Life for Argentine ex-army chief

http://news.bbc.co.uk/go/rss/-/1/hi/world/americas/7524507.stm

Version 0 of 1.

An Argentine ex-army officer has been sentenced to life in prison for the 1977 kidnapping, torture and killing of four left-wing activists.

Luciano Benjamin Menendez, 80, was found guilty along with seven others of the crimes.

Prosecutors say the victims were dumped in the street to make it look like they died in a shoot-out.

Menendez was one of Argentina's most feared army officers during military rule between 1976 and 1983.

The BBC's Daniel Schweimler in Argentina says family and friends of the victims were in court, many in tears, others simply staring silently at Menendez as the verdict was read out.

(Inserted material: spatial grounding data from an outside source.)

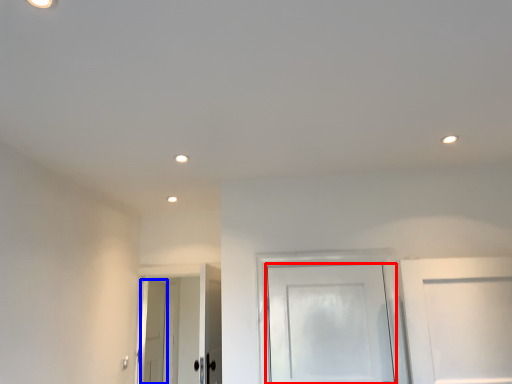
Question: Among these objects, which one is nearest to the camera, door (highlighted by a red box) or door (highlighted by a blue box)?

Choices:
 (A) door
 (B) door

Answer: (A)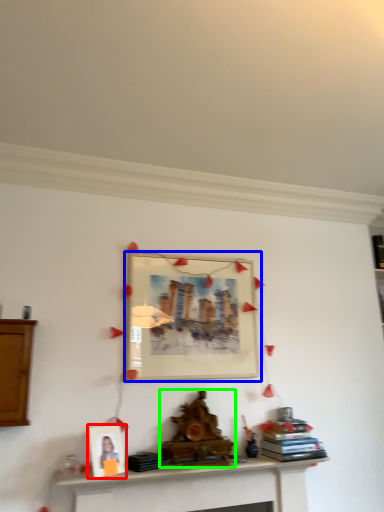
Question: Which object is positioned farthest from picture frame (highlighted by a red box)? Select from picture frame (highlighted by a blue box) and fireplace (highlighted by a green box).

Choices:
 (A) picture frame
 (B) fireplace

Answer: (A)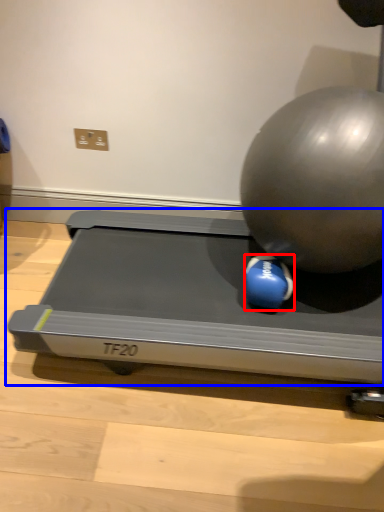
Question: Among these objects, which one is nearest to the camera, ball (highlighted by a red box) or treadmill (highlighted by a blue box)?

Choices:
 (A) ball
 (B) treadmill

Answer: (B)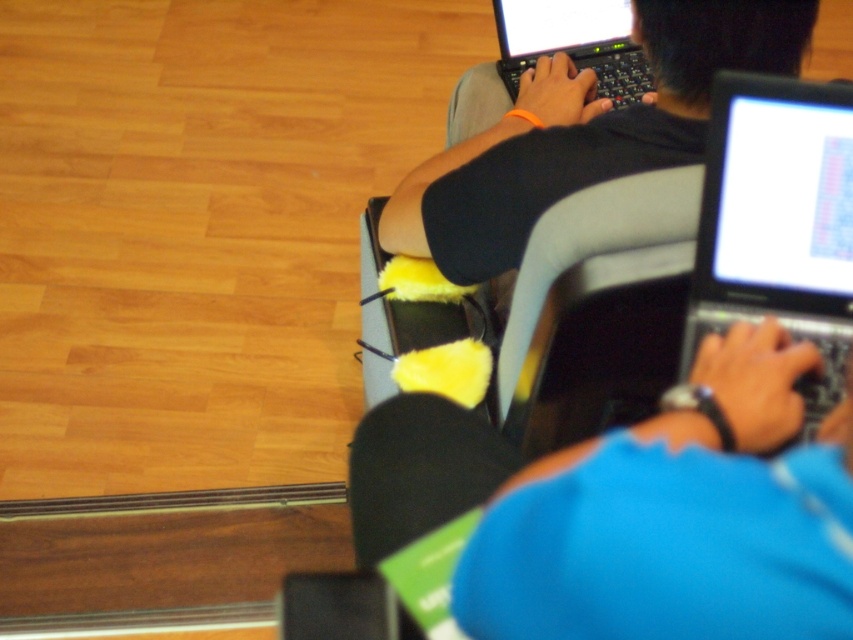
You are a student trying to locate your laptop in a classroom. You see the black glossy laptop at right and the black plastic laptop at upper center. Which one is closer to you?

The black glossy laptop at right is closer to you because it is in front of the black plastic laptop at upper center.

You are a student trying to locate your matte black laptop at upper center in a classroom. The teacher mentioned it should be at coordinates point0.208, 0.686. Can you confirm if your laptop is at the correct location?

The matte black laptop at upper center is indeed located at point0.(584, 639), so it is at the correct location.

You are trying to decide where to sit in the classroom. You see the matte black laptop at upper center and the gray fabric armchair at center. Which object is higher up?

The matte black laptop at upper center is located above the gray fabric armchair at center, so it is higher up.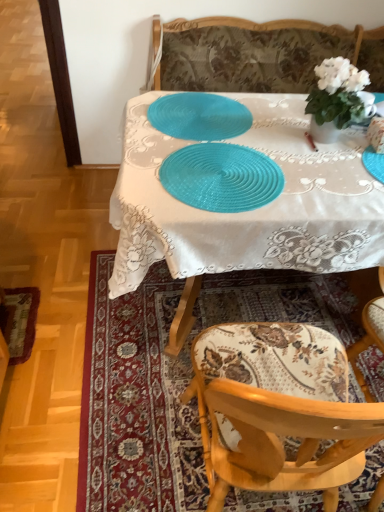
Question: Are blue plastic placemat at center and wooden floral-patterned chair at lower right far apart?

Choices:
 (A) yes
 (B) no

Answer: (B)

Question: Can you confirm if blue plastic placemat at center is thinner than wooden floral-patterned chair at lower right?

Choices:
 (A) no
 (B) yes

Answer: (A)

Question: Does blue plastic placemat at center lie in front of wooden floral-patterned chair at lower right?

Choices:
 (A) no
 (B) yes

Answer: (A)

Question: Does blue plastic placemat at center touch wooden floral-patterned chair at lower right?

Choices:
 (A) no
 (B) yes

Answer: (A)

Question: Does blue plastic placemat at center have a greater width compared to wooden floral-patterned chair at lower right?

Choices:
 (A) yes
 (B) no

Answer: (A)

Question: Is blue plastic placemat at center aimed at wooden floral-patterned chair at lower right?

Choices:
 (A) yes
 (B) no

Answer: (A)

Question: Considering the relative positions of white glossy vase at upper right and teal woven placemat at center, arranged as the first tableware when viewed from the front, in the image provided, is white glossy vase at upper right to the right of teal woven placemat at center, arranged as the first tableware when viewed from the front, from the viewer's perspective?

Choices:
 (A) no
 (B) yes

Answer: (B)

Question: Is white glossy vase at upper right positioned before teal woven placemat at center, acting as the first tableware starting from the bottom?

Choices:
 (A) no
 (B) yes

Answer: (A)

Question: From a real-world perspective, is white glossy vase at upper right positioned under teal woven placemat at center, marked as the 2th tableware in a top-to-bottom arrangement, based on gravity?

Choices:
 (A) yes
 (B) no

Answer: (B)

Question: From the image's perspective, would you say white glossy vase at upper right is shown under teal woven placemat at center, marked as the 2th tableware in a top-to-bottom arrangement?

Choices:
 (A) no
 (B) yes

Answer: (A)

Question: Is white glossy vase at upper right smaller than teal woven placemat at center, marked as the 2th tableware in a top-to-bottom arrangement?

Choices:
 (A) yes
 (B) no

Answer: (B)

Question: Can we say white glossy vase at upper right lies outside teal woven placemat at center, the second tableware viewed from the back?

Choices:
 (A) yes
 (B) no

Answer: (A)

Question: Can you confirm if teal plastic placemat at center, placed as the first tableware when sorted from back to front, is bigger than teal woven placemat at center, arranged as the first tableware when viewed from the front?

Choices:
 (A) no
 (B) yes

Answer: (A)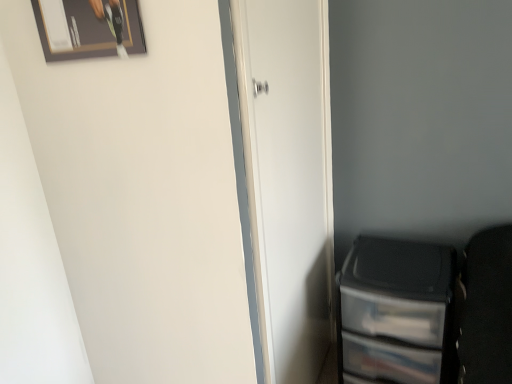
What do you see at coordinates (288, 178) in the screenshot? Image resolution: width=512 pixels, height=384 pixels. I see `white matte door at center` at bounding box center [288, 178].

Locate an element on the screen. Image resolution: width=512 pixels, height=384 pixels. white matte door at center is located at coordinates (288, 178).

This screenshot has height=384, width=512. Identify the location of wooden framed picture at upper left. (88, 28).

Looking at this image, how different are the orientations of white matte door at center and transparent plastic file cabinet at lower right in degrees?

93.2 degrees.

Between white matte door at center and transparent plastic file cabinet at lower right, which one has less height?

Standing shorter between the two is transparent plastic file cabinet at lower right.

Is white matte door at center far from transparent plastic file cabinet at lower right?

No.

Is the position of white matte door at center less distant than that of transparent plastic file cabinet at lower right?

Yes.

Looking at the image, does wooden framed picture at upper left seem bigger or smaller compared to transparent plastic file cabinet at lower right?

Clearly, wooden framed picture at upper left is smaller in size than transparent plastic file cabinet at lower right.

Where is `file cabinet behind the wooden framed picture at upper left`? The height and width of the screenshot is (384, 512). file cabinet behind the wooden framed picture at upper left is located at coordinates (397, 313).

From a real-world perspective, is wooden framed picture at upper left located higher than transparent plastic file cabinet at lower right?

Correct, in the physical world, wooden framed picture at upper left is higher than transparent plastic file cabinet at lower right.

From the image's perspective, is wooden framed picture at upper left on transparent plastic file cabinet at lower right?

Yes, from the image's perspective, wooden framed picture at upper left is on top of transparent plastic file cabinet at lower right.

Which object is further away from the camera, white matte door at center or wooden framed picture at upper left?

Positioned behind is white matte door at center.

Based on the photo, would you say white matte door at center is outside wooden framed picture at upper left?

Indeed, white matte door at center is completely outside wooden framed picture at upper left.

Where is `picture frame above the white matte door at center (from a real-world perspective)`? This screenshot has width=512, height=384. picture frame above the white matte door at center (from a real-world perspective) is located at coordinates (88, 28).

Based on their sizes in the image, would you say white matte door at center is bigger or smaller than wooden framed picture at upper left?

Considering their sizes, white matte door at center takes up more space than wooden framed picture at upper left.

Looking at this image, is transparent plastic file cabinet at lower right not close to wooden framed picture at upper left?

Yes, transparent plastic file cabinet at lower right and wooden framed picture at upper left are located far from each other.

Do you think transparent plastic file cabinet at lower right is within wooden framed picture at upper left, or outside of it?

transparent plastic file cabinet at lower right is not enclosed by wooden framed picture at upper left.

Is transparent plastic file cabinet at lower right oriented towards wooden framed picture at upper left?

No.

Between point (421, 358) and point (266, 253), which one is positioned in front?

Point (266, 253)

From a real-world perspective, relative to white matte door at center, is transparent plastic file cabinet at lower right vertically above or below?

Clearly, from a real-world perspective, transparent plastic file cabinet at lower right is below white matte door at center.

Which object is further away from the camera, transparent plastic file cabinet at lower right or white matte door at center?

transparent plastic file cabinet at lower right is further away from the camera.

Based on their positions, is transparent plastic file cabinet at lower right located to the left or right of white matte door at center?

Answer: Based on their positions, transparent plastic file cabinet at lower right is located to the right of white matte door at center.

Is wooden framed picture at upper left touching white matte door at center?

No, wooden framed picture at upper left is not in contact with white matte door at center.

Is white matte door at center inside wooden framed picture at upper left?

No, white matte door at center is located outside of wooden framed picture at upper left.

Between point (71, 41) and point (255, 144), which one is positioned in front?

The point (255, 144) is in front.

Identify the location of file cabinet lying below the white matte door at center (from the image's perspective). This screenshot has height=384, width=512. [397, 313].

Image resolution: width=512 pixels, height=384 pixels. Find the location of `picture frame above the transparent plastic file cabinet at lower right (from the image's perspective)`. picture frame above the transparent plastic file cabinet at lower right (from the image's perspective) is located at coordinates (88, 28).

Considering their positions, is transparent plastic file cabinet at lower right positioned further to wooden framed picture at upper left than white matte door at center?

transparent plastic file cabinet at lower right lies further to wooden framed picture at upper left than the other object.

Based on their spatial positions, is transparent plastic file cabinet at lower right or wooden framed picture at upper left further from white matte door at center?

wooden framed picture at upper left is positioned further to the anchor white matte door at center.

In the scene shown: Based on their spatial positions, is wooden framed picture at upper left or transparent plastic file cabinet at lower right further from white matte door at center?

The object further to white matte door at center is wooden framed picture at upper left.

Considering their positions, is wooden framed picture at upper left positioned closer to transparent plastic file cabinet at lower right than white matte door at center?

white matte door at center lies closer to transparent plastic file cabinet at lower right than the other object.

Based on their spatial positions, is white matte door at center or wooden framed picture at upper left further from transparent plastic file cabinet at lower right?

Based on the image, wooden framed picture at upper left appears to be further to transparent plastic file cabinet at lower right.

When comparing their distances from wooden framed picture at upper left, does white matte door at center or transparent plastic file cabinet at lower right seem further?

transparent plastic file cabinet at lower right lies further to wooden framed picture at upper left than the other object.

You are a GUI agent. You are given a task and a screenshot of the screen. Output one action in this format:
    pyautogui.click(x=<x>, y=<y>)
    Task: Click on the door that lies between wooden framed picture at upper left and transparent plastic file cabinet at lower right from top to bottom
    This screenshot has width=512, height=384.
    Given the screenshot: What is the action you would take?
    pyautogui.click(x=288, y=178)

He adds that hundreds of others watched on a giant screen outside the courthouse, to witness a chapter closing on one of the darkest periods of Argentine history.

Torture centre

Menendez, who reached the rank of general, commanded the regional Third Army Corps for five years in the northern city of Cordoba.

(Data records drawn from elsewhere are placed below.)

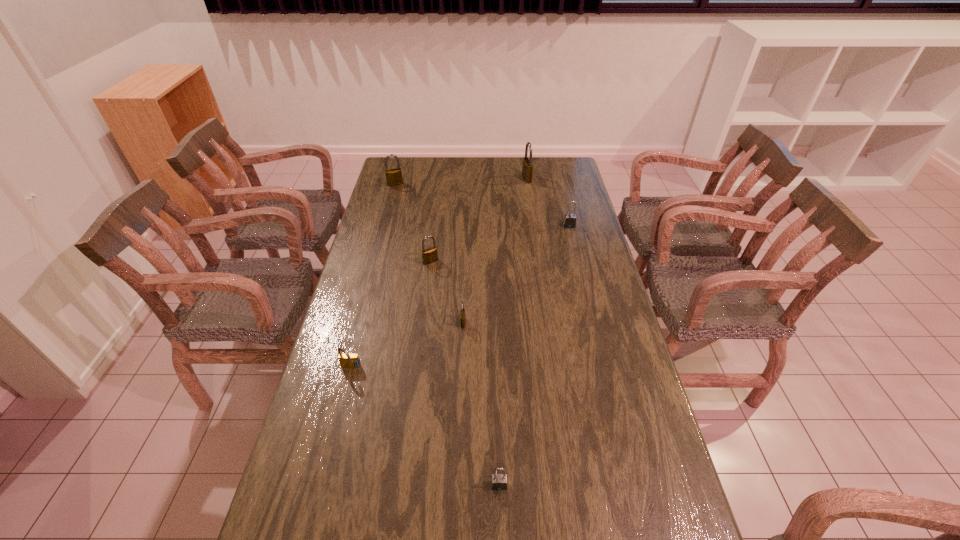
The image size is (960, 540). In order to click on free point between the second nearest padlock and the rightmost padlock in this screenshot , I will do `click(460, 297)`.

Select which object is the second closest to the fifth farthest object. Please provide its 2D coordinates. Your answer should be formatted as a tuple, i.e. [(x, y)], where the tuple contains the x and y coordinates of a point satisfying the conditions above.

[(347, 360)]

Choose which object is the fourth nearest neighbor to the fourth nearest padlock. Please provide its 2D coordinates. Your answer should be formatted as a tuple, i.e. [(x, y)], where the tuple contains the x and y coordinates of a point satisfying the conditions above.

[(569, 221)]

Locate an element on the screen. The height and width of the screenshot is (540, 960). the sixth closest padlock to the third farthest padlock is located at coordinates (498, 481).

Select which padlock appears as the third closest to the second nearest padlock. Please provide its 2D coordinates. Your answer should be formatted as a tuple, i.e. [(x, y)], where the tuple contains the x and y coordinates of a point satisfying the conditions above.

[(498, 481)]

Select which brass padlock appears as the second closest to the fifth nearest padlock. Please provide its 2D coordinates. Your answer should be formatted as a tuple, i.e. [(x, y)], where the tuple contains the x and y coordinates of a point satisfying the conditions above.

[(430, 255)]

Identify which brass padlock is the fourth closest to the smaller gray padlock. Please provide its 2D coordinates. Your answer should be formatted as a tuple, i.e. [(x, y)], where the tuple contains the x and y coordinates of a point satisfying the conditions above.

[(393, 176)]

This screenshot has height=540, width=960. I want to click on free point that satisfies the following two spatial constraints: 1. on the front side of the fourth object from left to right; 2. on the right side of the third object from left to right, so click(x=422, y=323).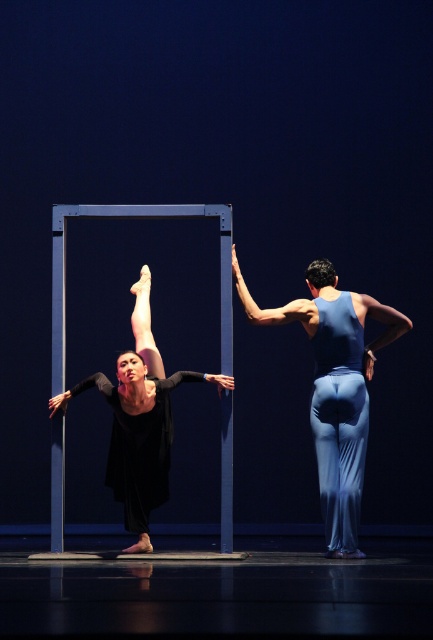
You are a costume designer preparing for a performance. You have two costume pieces available on stage, the blue fabric pants at center and the black matte dress at center. The director wants to choose the one that is smaller in size. Which costume piece should you select?

The blue fabric pants at center has a smaller size compared to the black matte dress at center, so you should select the blue fabric pants at center.

You are a photographer positioned at the front of the stage. You want to capture a closeup shot of the blue fabric pants at center and the black matte dress at center. Which one will appear larger in your photo?

The blue fabric pants at center will appear larger in the photo because it is closer to the photographer than the black matte dress at center.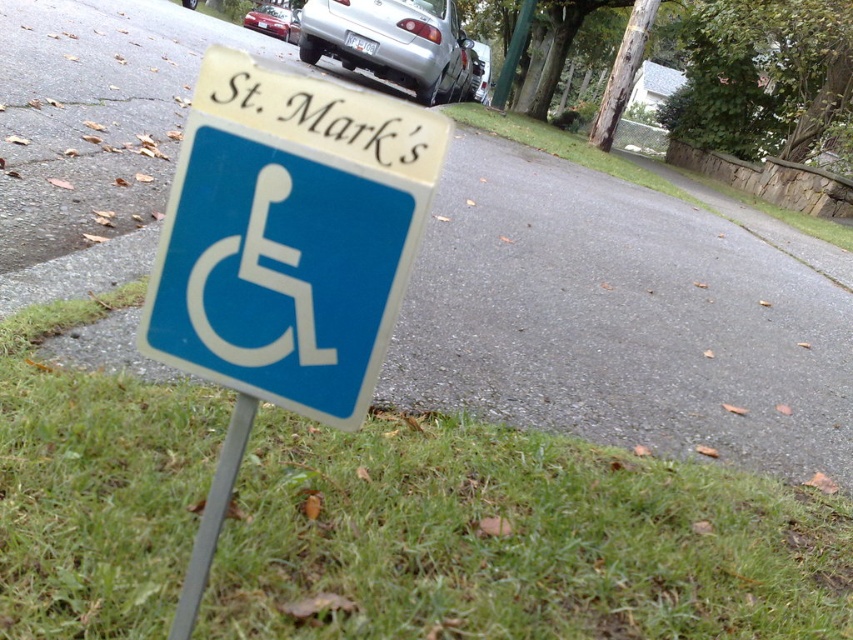
You are a delivery driver who needs to park your truck which is 2 meters wide. You see the blue plastic sign at center and the metallic pole at lower center. Is there enough space between them to park your truck?

The blue plastic sign at center is bigger than the metallic pole at lower center, but the size difference does not provide information about the space between them. Without knowing the distance between the two objects, it is impossible to determine if there is enough space to park the truck.

You are a delivery driver who needs to park your truck near the blue plastic sign at center. Your truck requires a minimum of 18 inches of clearance from any obstacles. Based on the scene, can you safely park your truck near the sign?

The blue plastic sign at center is 16.45 inches from the camera, which is less than the required 18 inches clearance. Therefore, parking the truck near the sign would not be safe due to insufficient clearance.

You are a gardener who needs to mow the lawn. You see the green grass at lower left and the silver metallic car at center. Which area should you avoid mowing to prevent damaging the car?

You should avoid mowing near the silver metallic car at center because the green grass at lower left is shorter than the silver metallic car at center, so the car is taller and could be damaged by the mower.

Argentine society was involved in a war provoked by international Marxists, the same people that still persist in their obscure aim Luciano Benjamin Menendez

He is viewed by Argentine human rights activists as a prime example of the military's cruel rule in the 1970s and 1980s.

The left-wing activists who died in Cordoba in 1977 were Hilda Palacios, Carlos Laja, Ruben Cardozo and Humberto Brandalisi.

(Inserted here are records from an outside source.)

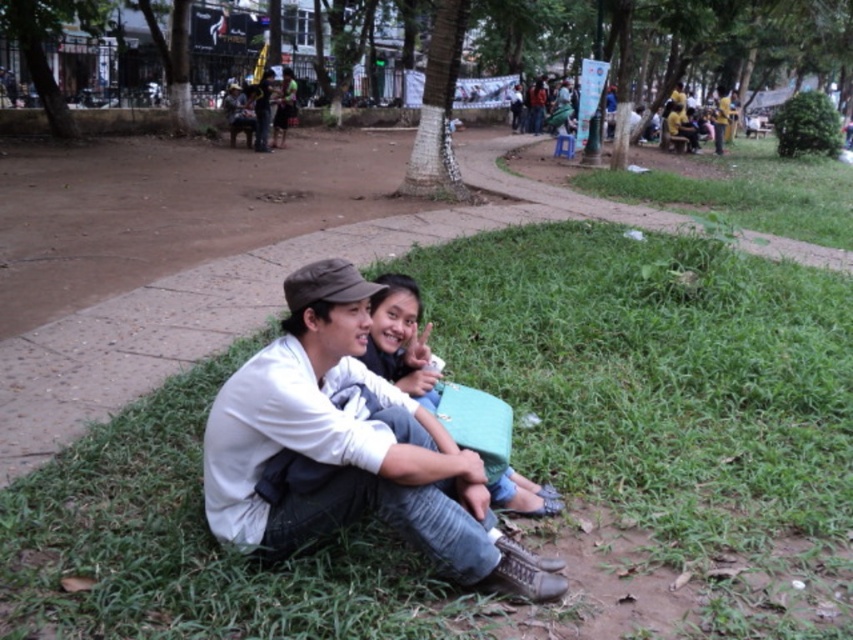
Is white matte shirt at center thinner than matte green bag at center?

No, white matte shirt at center is not thinner than matte green bag at center.

The width and height of the screenshot is (853, 640). What are the coordinates of `white matte shirt at center` in the screenshot? It's located at (349, 451).

Identify the location of white matte shirt at center. (349, 451).

Where is `green grass at lower center`? This screenshot has height=640, width=853. green grass at lower center is located at coordinates (671, 404).

Is green grass at lower center wider than matte green bag at center?

Indeed, green grass at lower center has a greater width compared to matte green bag at center.

Does point (57, 621) lie behind point (425, 385)?

No, (57, 621) is in front of (425, 385).

You are a GUI agent. You are given a task and a screenshot of the screen. Output one action in this format:
    pyautogui.click(x=<x>, y=<y>)
    Task: Click on the green grass at lower center
    The image size is (853, 640).
    Given the screenshot: What is the action you would take?
    pyautogui.click(x=671, y=404)

Between green grass at lower center and white matte shirt at center, which one appears on the left side from the viewer's perspective?

white matte shirt at center

Between point (759, 476) and point (283, 284), which one is positioned in front?

Point (759, 476) is more forward.

I want to click on green grass at lower center, so click(x=671, y=404).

Prosecutors said the four were taken to a clandestine torture centre and held bound and gagged for a month before being executed.

Their bodies were then dumped in the street to make it look like they had died in a battle with the authorities - a common practice at the time.

Trials restarted

Amnesties and pardons introduced after the return to civilian rule meant that most of those held responsible for the kidnap, torture and killing of tens of thousands of Argentines in the period that became known as the "Dirty War" escaped prosecution.

But three years ago those laws were ruled unconstitutional and the trials started again.

Menedez, who was under house arrest for previous Dirty War convictions, has now been ordered to prison by the three-judge panel, but he remains unrepentant, adamant that he had been fighting a war against communist subversives.

"Argentine society was involved in a war provoked by international Marxists, the same people that still persist in their obscure aim," he told the court just before he was sentenced.

"The difference is a sad one for our homeland as before the terrorists were living illegally and now they do so within the law, pretending to be peaceful citizens, respecting the law and the constitution."

The Cordoba trial was the first major one concerning crimes committed during the Dirty War to be held in the city.

Previously, most human rights cases were tried in Buenos Aires and the surrounding area.